Compito breve 1: Nel ricordo delle serate con Gli Immortali, con quale auto venivano riportati gli strumenti a Pedemonte di Berbenno?

Estratto del testo:
########
Sì, anche per ricordare come eravamo. Per alcuni mesi con Gli Immortali suonavamo dalle 22 alle 2 di notte il sabato e la domenica alla “Rupe Tarpea” in quel di Sondrio. Non ci accontentavamo del repertorio che avevamo, pertanto la domenica notte si riportavano tutti gli strumenti a Pedemonte di Berbenno, nostro luogo di prove. Ci volevano tre viaggi, un passeggero e parte degli strumenti, sempre con la mitica “Bianchina”. Solitamente l’ultimo che rimaneva in Piazza Garibaldi, fino alle 4 del mattino, era Dionigi Sutti, un carissimo amico con cui ho condiviso tutto il percorso, prima teatrale (con la compagnia dell’oratorio di Regoledo) e poi musicale. Recuperati gli ultimi strumenti, si scaricavano a Pedemonte, si riprendeva Mario Moiola e finalmente si rincasava, alle 5 del mattino, a Regoledo. Spesso mi capitava di arrivare appena in tempo per prendere il pullman che mi portava al lavoro per il turno del mattino al Cotonificio “Fossati”. Il lunedì sera era già tempo di prove, che duravano fino al venerdì.
########
Righe di dati:

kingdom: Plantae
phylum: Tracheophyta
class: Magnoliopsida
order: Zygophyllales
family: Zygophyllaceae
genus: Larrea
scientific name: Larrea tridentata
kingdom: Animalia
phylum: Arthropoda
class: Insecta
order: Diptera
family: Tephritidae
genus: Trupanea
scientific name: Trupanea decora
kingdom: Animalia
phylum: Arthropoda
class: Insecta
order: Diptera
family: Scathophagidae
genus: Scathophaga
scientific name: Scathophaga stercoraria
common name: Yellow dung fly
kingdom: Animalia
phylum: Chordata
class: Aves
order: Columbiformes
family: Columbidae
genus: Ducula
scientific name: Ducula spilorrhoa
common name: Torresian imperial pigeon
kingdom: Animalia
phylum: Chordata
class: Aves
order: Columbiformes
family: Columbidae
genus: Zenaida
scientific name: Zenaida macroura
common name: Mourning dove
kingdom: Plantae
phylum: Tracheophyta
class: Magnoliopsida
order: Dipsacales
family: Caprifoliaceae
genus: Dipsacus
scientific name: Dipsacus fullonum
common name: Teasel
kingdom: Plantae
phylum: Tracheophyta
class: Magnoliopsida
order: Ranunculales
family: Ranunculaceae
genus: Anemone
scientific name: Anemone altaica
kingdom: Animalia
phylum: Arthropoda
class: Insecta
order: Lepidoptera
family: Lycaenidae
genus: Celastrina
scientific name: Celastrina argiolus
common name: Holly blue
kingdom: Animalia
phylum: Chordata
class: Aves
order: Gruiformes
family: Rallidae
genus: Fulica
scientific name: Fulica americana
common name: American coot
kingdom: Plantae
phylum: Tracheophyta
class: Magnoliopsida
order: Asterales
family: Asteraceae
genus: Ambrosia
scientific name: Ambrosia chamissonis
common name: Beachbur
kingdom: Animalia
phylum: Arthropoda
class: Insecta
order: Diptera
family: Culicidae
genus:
########
Compito breve 2: Riscrivi le righe delle voci dalla riga che contiene "genus: Zenaida" a quella che contiene "scientific name: Anemone altaica", entrambe incluse.

Risultato finale 1: Con la "Bianchina".

Risultato finale 2:
genus: Zenaida
scientific name: Zenaida macroura
common name: Mourning dove
kingdom: Plantae
phylum: Tracheophyta
class: Magnoliopsida
order: Dipsacales
family: Caprifoliaceae
genus: Dipsacus
scientific name: Dipsacus fullonum
common name: Teasel
kingdom: Plantae
phylum: Tracheophyta
class: Magnoliopsida
order: Ranunculales
family: Ranunculaceae
genus: Anemone
scientific name: Anemone altaica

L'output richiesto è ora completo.